Naif Arab University for Security Sciences and the South Korea’s National Police University organized a workshop in Cheonan titled “Methods and strategies to confront the dangers of drones in important locations” to stay ahead of technical developments and risks in security.

The workshop began on May 16 and will continue until May 21 in cooperation with the UN Office of Counter-Terrorism. It is organized by NAUSS as part of its annual programs aimed at developing international strategic partnerships toward combating terrorism.

From the Arab world, Saudi Arabia, Jordan, Somalia, Mauritania, Qatar, Bahrain, Oman and Libya are taking part in the workshop with the goal of strengthening international efforts to address drone risks.

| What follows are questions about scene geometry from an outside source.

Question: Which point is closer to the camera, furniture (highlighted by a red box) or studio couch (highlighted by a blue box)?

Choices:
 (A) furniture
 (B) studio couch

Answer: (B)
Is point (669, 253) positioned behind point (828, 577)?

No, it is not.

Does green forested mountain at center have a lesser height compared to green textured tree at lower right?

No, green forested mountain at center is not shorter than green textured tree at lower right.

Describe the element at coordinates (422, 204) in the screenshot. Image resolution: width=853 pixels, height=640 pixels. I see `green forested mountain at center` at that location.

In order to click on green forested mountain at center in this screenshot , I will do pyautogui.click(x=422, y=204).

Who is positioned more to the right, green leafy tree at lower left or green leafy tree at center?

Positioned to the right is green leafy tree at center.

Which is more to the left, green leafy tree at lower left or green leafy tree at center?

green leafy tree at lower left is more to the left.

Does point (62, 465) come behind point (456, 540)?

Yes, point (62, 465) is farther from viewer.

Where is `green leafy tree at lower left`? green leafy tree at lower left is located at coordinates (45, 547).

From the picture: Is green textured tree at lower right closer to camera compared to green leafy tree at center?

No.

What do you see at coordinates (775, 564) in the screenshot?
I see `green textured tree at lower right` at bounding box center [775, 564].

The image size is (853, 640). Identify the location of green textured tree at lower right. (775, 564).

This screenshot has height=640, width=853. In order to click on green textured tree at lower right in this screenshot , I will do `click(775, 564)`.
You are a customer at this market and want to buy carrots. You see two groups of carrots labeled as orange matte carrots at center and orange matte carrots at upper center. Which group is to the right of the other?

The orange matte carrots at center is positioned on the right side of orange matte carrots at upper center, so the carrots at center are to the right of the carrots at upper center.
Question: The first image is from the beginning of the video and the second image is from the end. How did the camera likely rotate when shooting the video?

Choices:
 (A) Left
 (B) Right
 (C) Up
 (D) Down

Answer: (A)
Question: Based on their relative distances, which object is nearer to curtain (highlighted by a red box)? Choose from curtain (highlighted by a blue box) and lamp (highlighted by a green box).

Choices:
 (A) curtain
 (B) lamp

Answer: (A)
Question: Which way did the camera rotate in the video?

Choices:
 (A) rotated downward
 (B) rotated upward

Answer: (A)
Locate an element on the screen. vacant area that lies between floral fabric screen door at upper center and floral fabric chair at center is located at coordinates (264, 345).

The workshop discusses several important themes in the field of drone benefits and security risks. Attendees will be taught the benefits of the devices as a security tool, procedures to combat misuse, thermal imaging monitoring, detection systems, accident analysis and risk evaluation.

NAUSS President Dr. Abdulmajeed bin Abdullah Al-Bunyan thanked the National Police University for hosting the workshop, especially in light of the rise in drone-related security risks and attacks perpetrated by terrorist groups that target infrastructure and security.

He said: “The workshop aims to develop knowledge to understand the capabilities of drones, identify their threats, ways to confront them, possible solutions, and decision-making methods in planning to face challenges, protect facilities and distinguish between the different classifications of drone command, its functions, its devices and programs.”

The workshop targets cadres of the ministries of interior in the Arab countries, law enforcement personnel, as well as experts from security institutions and anti-terrorism authorities.

NAUSS training programs are implemented in accordance with the university’s 2019-2023 responsibility and strategy as the scientific body of the Arab Interior Ministers Council. It is entrusted with preparing, presenting and developing distinctive training programs with global reliability.

Drones were first used in a military environment in the 1960s. Since then, countries and companies around the world have sought to develop and use unmanned aircraft in fields including military use, surveillance, photography, firefighting, geographical data collection, environmental pollution control, aerial reconnaissance and more.

With both benefits and risks, the technological advancement of drones constitutes a growing global security challenge, with countries drafting strict legislation regarding their use and licensing.